Currency

Before currency were invented the whole world run through barter system. Barter system means exchange of goods for goods. But it has its own deficiencies. A person with a cow want to buy a bag of rice, but the bag of rice don't want the cow and he's looking for a good sheep. Comes the problem of exchange. Here money comes into the picture.

The owner of the cow sells it and buys the bag of rice. The owner of the rice got the money and he buys the sheep too. problem of exchange had been solved for the time being. But how exchange rate is confirmed in the market. Everyone pegs its currencies to one of the best currencies in the world ie., United States Dollar. Rupee is pegged to United States Dollar.
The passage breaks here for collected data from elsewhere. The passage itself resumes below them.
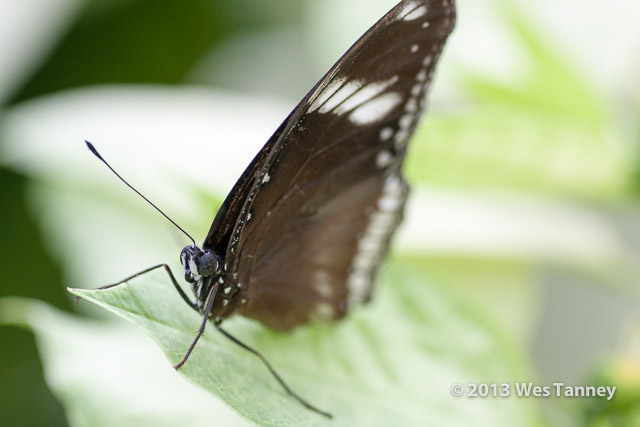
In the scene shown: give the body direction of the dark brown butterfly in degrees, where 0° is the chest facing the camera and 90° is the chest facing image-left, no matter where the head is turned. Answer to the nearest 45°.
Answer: approximately 45°
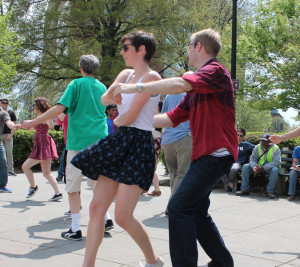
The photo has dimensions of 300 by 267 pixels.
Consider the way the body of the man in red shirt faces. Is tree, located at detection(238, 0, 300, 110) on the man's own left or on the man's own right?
on the man's own right

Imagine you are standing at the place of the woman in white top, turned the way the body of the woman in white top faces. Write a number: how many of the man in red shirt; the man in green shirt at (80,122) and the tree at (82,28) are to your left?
1

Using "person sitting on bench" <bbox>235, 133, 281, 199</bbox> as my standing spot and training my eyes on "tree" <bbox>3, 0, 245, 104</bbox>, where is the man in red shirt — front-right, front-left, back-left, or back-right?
back-left

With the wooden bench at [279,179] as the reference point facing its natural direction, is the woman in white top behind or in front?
in front

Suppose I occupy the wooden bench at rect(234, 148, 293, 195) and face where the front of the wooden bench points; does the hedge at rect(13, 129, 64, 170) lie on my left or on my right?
on my right

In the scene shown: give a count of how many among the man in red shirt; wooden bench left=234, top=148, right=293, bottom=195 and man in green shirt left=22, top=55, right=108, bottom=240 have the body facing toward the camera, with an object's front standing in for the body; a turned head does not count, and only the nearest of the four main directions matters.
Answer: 1

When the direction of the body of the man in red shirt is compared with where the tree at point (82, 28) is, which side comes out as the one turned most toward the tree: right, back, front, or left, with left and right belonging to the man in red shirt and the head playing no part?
right

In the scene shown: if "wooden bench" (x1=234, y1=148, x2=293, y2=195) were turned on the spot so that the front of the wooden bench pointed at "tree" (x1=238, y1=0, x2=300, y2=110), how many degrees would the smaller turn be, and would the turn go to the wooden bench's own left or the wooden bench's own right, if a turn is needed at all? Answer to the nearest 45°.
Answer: approximately 180°

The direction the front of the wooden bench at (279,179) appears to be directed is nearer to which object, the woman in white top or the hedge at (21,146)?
the woman in white top

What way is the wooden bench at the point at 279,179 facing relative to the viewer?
toward the camera

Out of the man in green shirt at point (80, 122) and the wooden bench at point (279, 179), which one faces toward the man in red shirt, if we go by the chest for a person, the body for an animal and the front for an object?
the wooden bench

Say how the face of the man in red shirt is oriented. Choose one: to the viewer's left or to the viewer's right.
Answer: to the viewer's left

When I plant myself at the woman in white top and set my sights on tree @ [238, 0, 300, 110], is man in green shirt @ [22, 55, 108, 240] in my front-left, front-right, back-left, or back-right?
front-left

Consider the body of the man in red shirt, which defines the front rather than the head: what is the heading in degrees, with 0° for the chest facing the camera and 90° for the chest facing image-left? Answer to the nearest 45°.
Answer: approximately 90°

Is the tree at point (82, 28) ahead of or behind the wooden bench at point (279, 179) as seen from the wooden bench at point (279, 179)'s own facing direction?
behind
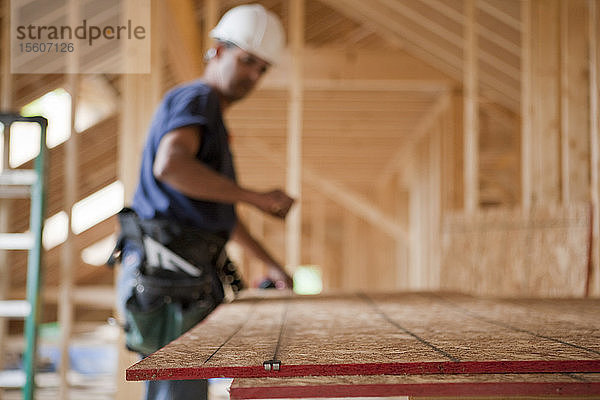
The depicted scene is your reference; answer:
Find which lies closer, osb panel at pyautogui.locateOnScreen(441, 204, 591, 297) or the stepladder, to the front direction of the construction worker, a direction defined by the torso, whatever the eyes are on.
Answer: the osb panel

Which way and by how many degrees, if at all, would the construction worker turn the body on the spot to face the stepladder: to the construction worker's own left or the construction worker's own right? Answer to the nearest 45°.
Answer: approximately 135° to the construction worker's own left

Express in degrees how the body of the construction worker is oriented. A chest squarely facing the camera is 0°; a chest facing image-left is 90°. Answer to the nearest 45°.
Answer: approximately 270°

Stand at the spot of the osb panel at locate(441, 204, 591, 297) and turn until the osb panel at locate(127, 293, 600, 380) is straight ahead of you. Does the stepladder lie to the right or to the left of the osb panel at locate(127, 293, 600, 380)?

Lets take the trade of United States v/s India.

United States exports more goods to India and purchases few products from India. For ex: United States exports machinery to India. India or Indian Companies paid in United States Dollar. In United States Trade system, its surplus money had been come from India. Whereas India looses money by importing it. Automatically Indian Rupee will fall compared to United States Dollar. Next United States imports foodgrain from India. India receives US Dollar from USA. India got more reserve, so Indian Rupee will appreciate in comparison with US Dollar. At last by tallying, on monthly basis, we see that USA is having more trade surplus with India. So Indian economy looses US Dollar and Indian Rupee will depreciate.

So every government tried to access more US Dollar to their country, so that they remain surplus and their currency will appreciated. It depends upon what they are producing, What price, How they are producing using technology, Its future uses, etc.